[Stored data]
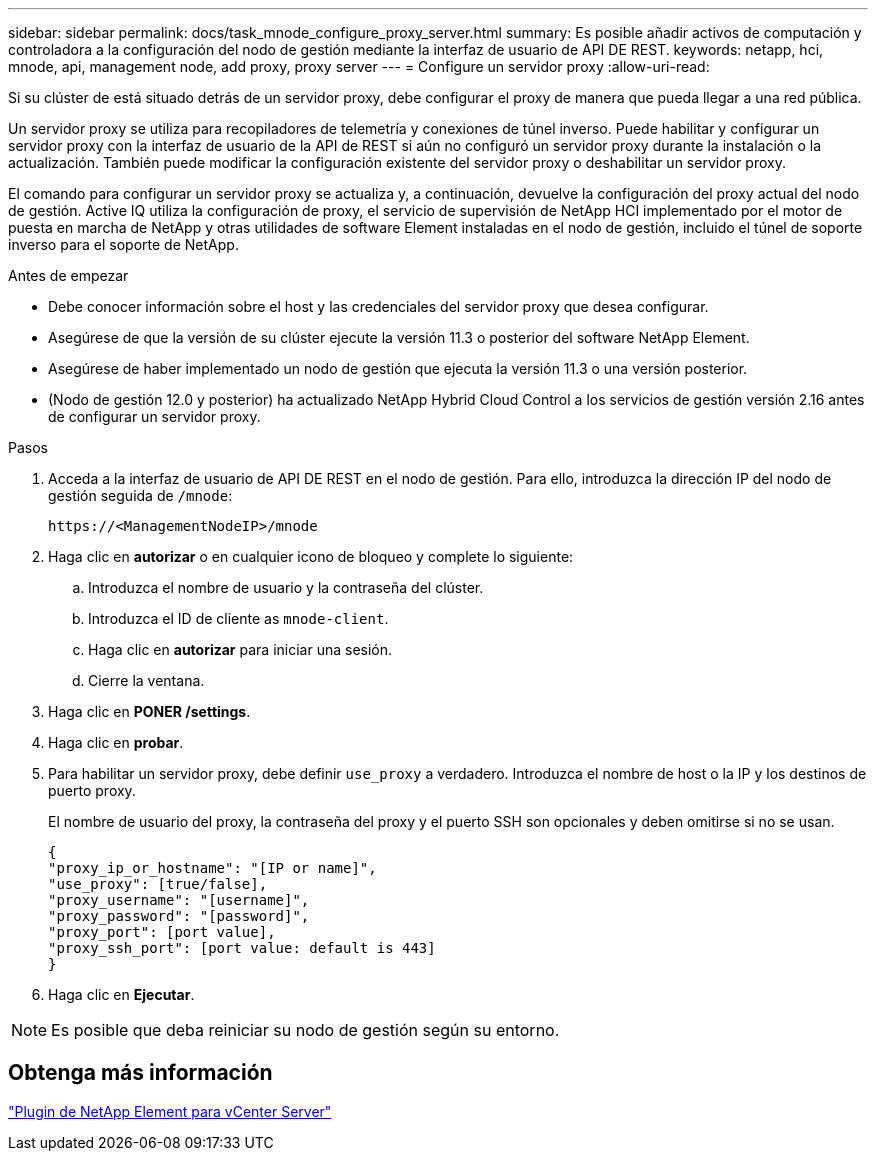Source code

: ---
sidebar: sidebar 
permalink: docs/task_mnode_configure_proxy_server.html 
summary: Es posible añadir activos de computación y controladora a la configuración del nodo de gestión mediante la interfaz de usuario de API DE REST. 
keywords: netapp, hci, mnode, api, management node, add proxy, proxy server 
---
= Configure un servidor proxy
:allow-uri-read: 


[role="lead"]
Si su clúster de está situado detrás de un servidor proxy, debe configurar el proxy de manera que pueda llegar a una red pública.

Un servidor proxy se utiliza para recopiladores de telemetría y conexiones de túnel inverso. Puede habilitar y configurar un servidor proxy con la interfaz de usuario de la API de REST si aún no configuró un servidor proxy durante la instalación o la actualización. También puede modificar la configuración existente del servidor proxy o deshabilitar un servidor proxy.

El comando para configurar un servidor proxy se actualiza y, a continuación, devuelve la configuración del proxy actual del nodo de gestión. Active IQ utiliza la configuración de proxy, el servicio de supervisión de NetApp HCI implementado por el motor de puesta en marcha de NetApp y otras utilidades de software Element instaladas en el nodo de gestión, incluido el túnel de soporte inverso para el soporte de NetApp.

.Antes de empezar
* Debe conocer información sobre el host y las credenciales del servidor proxy que desea configurar.
* Asegúrese de que la versión de su clúster ejecute la versión 11.3 o posterior del software NetApp Element.
* Asegúrese de haber implementado un nodo de gestión que ejecuta la versión 11.3 o una versión posterior.
* (Nodo de gestión 12.0 y posterior) ha actualizado NetApp Hybrid Cloud Control a los servicios de gestión versión 2.16 antes de configurar un servidor proxy.


.Pasos
. Acceda a la interfaz de usuario de API DE REST en el nodo de gestión. Para ello, introduzca la dirección IP del nodo de gestión seguida de `/mnode`:
+
[listing]
----
https://<ManagementNodeIP>/mnode
----
. Haga clic en *autorizar* o en cualquier icono de bloqueo y complete lo siguiente:
+
.. Introduzca el nombre de usuario y la contraseña del clúster.
.. Introduzca el ID de cliente as `mnode-client`.
.. Haga clic en *autorizar* para iniciar una sesión.
.. Cierre la ventana.


. Haga clic en *PONER /settings*.
. Haga clic en *probar*.
. Para habilitar un servidor proxy, debe definir `use_proxy` a verdadero. Introduzca el nombre de host o la IP y los destinos de puerto proxy.
+
El nombre de usuario del proxy, la contraseña del proxy y el puerto SSH son opcionales y deben omitirse si no se usan.

+
[listing]
----
{
"proxy_ip_or_hostname": "[IP or name]",
"use_proxy": [true/false],
"proxy_username": "[username]",
"proxy_password": "[password]",
"proxy_port": [port value],
"proxy_ssh_port": [port value: default is 443]
}
----
. Haga clic en *Ejecutar*.



NOTE: Es posible que deba reiniciar su nodo de gestión según su entorno.



== Obtenga más información

https://docs.netapp.com/us-en/vcp/index.html["Plugin de NetApp Element para vCenter Server"^]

# Aim of the exercise:
The images are to be left out; every line above should be set down exactly.

# Result:
Source code

: ---
sidebar: sidebar 
permalink: docs/task_mnode_configure_proxy_server.html 
summary: Es posible añadir activos de computación y controladora a la configuración del nodo de gestión mediante la interfaz de usuario de API DE REST. 
keywords: netapp, hci, mnode, api, management node, add proxy, proxy server 
---
= Configure un servidor proxy
:allow-uri-read: 


[role="lead"]
Si su clúster de está situado detrás de un servidor proxy, debe configurar el proxy de manera que pueda llegar a una red pública.

Un servidor proxy se utiliza para recopiladores de telemetría y conexiones de túnel inverso. Puede habilitar y configurar un servidor proxy con la interfaz de usuario de la API de REST si aún no configuró un servidor proxy durante la instalación o la actualización. También puede modificar la configuración existente del servidor proxy o deshabilitar un servidor proxy.

El comando para configurar un servidor proxy se actualiza y, a continuación, devuelve la configuración del proxy actual del nodo de gestión. Active IQ utiliza la configuración de proxy, el servicio de supervisión de NetApp HCI implementado por el motor de puesta en marcha de NetApp y otras utilidades de software Element instaladas en el nodo de gestión, incluido el túnel de soporte inverso para el soporte de NetApp.

.Antes de empezar
* Debe conocer información sobre el host y las credenciales del servidor proxy que desea configurar.
* Asegúrese de que la versión de su clúster ejecute la versión 11.3 o posterior del software NetApp Element.
* Asegúrese de haber implementado un nodo de gestión que ejecuta la versión 11.3 o una versión posterior.
* (Nodo de gestión 12.0 y posterior) ha actualizado NetApp Hybrid Cloud Control a los servicios de gestión versión 2.16 antes de configurar un servidor proxy.


.Pasos
. Acceda a la interfaz de usuario de API DE REST en el nodo de gestión. Para ello, introduzca la dirección IP del nodo de gestión seguida de `/mnode`:
+
[listing]
----
https://<ManagementNodeIP>/mnode
----
. Haga clic en *autorizar* o en cualquier icono de bloqueo y complete lo siguiente:
+
.. Introduzca el nombre de usuario y la contraseña del clúster.
.. Introduzca el ID de cliente as `mnode-client`.
.. Haga clic en *autorizar* para iniciar una sesión.
.. Cierre la ventana.


. Haga clic en *PONER /settings*.
. Haga clic en *probar*.
. Para habilitar un servidor proxy, debe definir `use_proxy` a verdadero. Introduzca el nombre de host o la IP y los destinos de puerto proxy.
+
El nombre de usuario del proxy, la contraseña del proxy y el puerto SSH son opcionales y deben omitirse si no se usan.

+
[listing]
----
{
"proxy_ip_or_hostname": "[IP or name]",
"use_proxy": [true/false],
"proxy_username": "[username]",
"proxy_password": "[password]",
"proxy_port": [port value],
"proxy_ssh_port": [port value: default is 443]
}
----
. Haga clic en *Ejecutar*.



NOTE: Es posible que deba reiniciar su nodo de gestión según su entorno.



== Obtenga más información

https://docs.netapp.com/us-en/vcp/index.html["Plugin de NetApp Element para vCenter Server"^]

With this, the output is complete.